No debe de ser ya muy diferente lo que sucede con Zelenski y sus aliados. Cuanto más se alargan las contiendas, más inocentes asesinados, más pillaje y más listos sin escrúpulos haciendo fortuna, como sucedió también en las guerras carlistas, la guerra Civil Española o en la Francia de Vichy durante la Segunda Guerra Mundial, festín de malnacidos, no hubo otra París tan modianesca. Los mismos de siempre a bolsillos llenos, entre lujos regios y en lugar seguro, a cubierto, sanos y salvos. Como escribió Ramón Eder, maestro del aforismo, un político es un ciudadano menos. Dicen que la democracia es el menos malo de los sistemas políticos, así lo creo yo también, pero qué mal nos está saliendo esta manzana, toda podrida y tan llena de gusanos que, a veces, disculpen la osadía, no sé cómo adjetivarla con acierto pero no parece una democracia verdadera o no aquella, tan utópica ahora, que un día soñábamos con sus buenas dosis de libertad, igualdad, fraternidad y demás palabros que han quedado arrumbados y demodés bajo la bota acharolada y chúpamelapunta de la banca, las empresas transnacionales que cotizan en bolsa y sus lacayos principescos de la Eurocámara.
Tras apilar la leña, se avecina tormenta y decidimos comer dentro de casa. Chuletón de Angus con 45 días de maduración acompañado con Aalto, un Ribera del Duero fabuloso.
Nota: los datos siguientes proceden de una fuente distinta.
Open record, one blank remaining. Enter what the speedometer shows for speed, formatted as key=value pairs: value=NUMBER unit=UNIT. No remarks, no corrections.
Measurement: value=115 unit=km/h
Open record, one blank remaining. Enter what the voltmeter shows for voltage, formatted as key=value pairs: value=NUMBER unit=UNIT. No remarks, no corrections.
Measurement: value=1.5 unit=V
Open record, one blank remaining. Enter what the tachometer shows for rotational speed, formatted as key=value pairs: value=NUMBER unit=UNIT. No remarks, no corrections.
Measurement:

De postre una tarta de manzana que ha hecho Elena, pura delicia. Desde la terraza veo los huecos que han dejado los árboles talados y siento que esta casa está llegando para nosotros a su fin, ha cumplido ya su ciclo, empieza a mostrarse ausente, va borrándose y borrándonos, como le pasa a mi madre con el Alzheimer y al padre de Elena tras morir tan rápido, sin morir del todo y matándonos, y siguen ahí, seguirán ahí, seguiremos aunque estemos en otro tiempo y otro espacio, difuminados, nebulosos, sagrados, fantasmagorías. Hay un huayno clásico boliviano de Los Errantes que canta “la rama tiembla como quien dice ¡Ay! tú no sabes lo que es amar”, y no, no sabemos amar, somos torpes, queremos retenerlo todo cuando hay que dejarlo partir, que vaya a su aire, que sea el aire mismo que respiramos y nos da el aliento. Lo que dejamos libre, cuando abrimos las manos, nunca se marcha, se queda de algún modo con nosotros aunque no esté, próximo permanece.
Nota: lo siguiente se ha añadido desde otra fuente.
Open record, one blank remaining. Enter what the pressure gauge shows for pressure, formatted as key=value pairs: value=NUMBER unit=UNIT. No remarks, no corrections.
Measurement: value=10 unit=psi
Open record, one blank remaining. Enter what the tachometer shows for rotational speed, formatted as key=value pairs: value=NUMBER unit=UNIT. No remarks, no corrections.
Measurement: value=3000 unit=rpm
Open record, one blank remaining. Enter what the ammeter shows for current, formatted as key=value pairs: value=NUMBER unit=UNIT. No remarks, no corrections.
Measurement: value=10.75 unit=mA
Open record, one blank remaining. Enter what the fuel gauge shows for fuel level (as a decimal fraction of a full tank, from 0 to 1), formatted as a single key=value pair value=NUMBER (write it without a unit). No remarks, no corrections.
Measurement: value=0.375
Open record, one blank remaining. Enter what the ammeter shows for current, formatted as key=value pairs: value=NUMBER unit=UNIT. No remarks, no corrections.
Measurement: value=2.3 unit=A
La chelista alemana Anja Lechner me desgarra el corazón mientras arrastro unas ramas hacia el leñero, barro la pinocha seca y acude Mikis Theodorakis con los primeros acordes de La danza de Zorba, el griego, para repararlo todo con su luz mediterránea. Ese ir y venir es la vida, esa danza, ese ganar y perder, las uvas dulces, las naranja amargas, los huecos tan llenos que dejan las ausencias, rebosantes, la memoria haciendo su trabajo, sus inventos, sus ideaciones parásitas, sus prospecciones, la nube en fuga, los cerros incendiados, los horizontes perdidos y los encontrados, lo que no es suficiente, lo que nos falta, lo que nos llena aunque nos mate, los que nos hace inmortales por un instante y nos vacía, cada aleteo sobre el abismo, este amor sin condiciones, este hermoso daño y la sutura.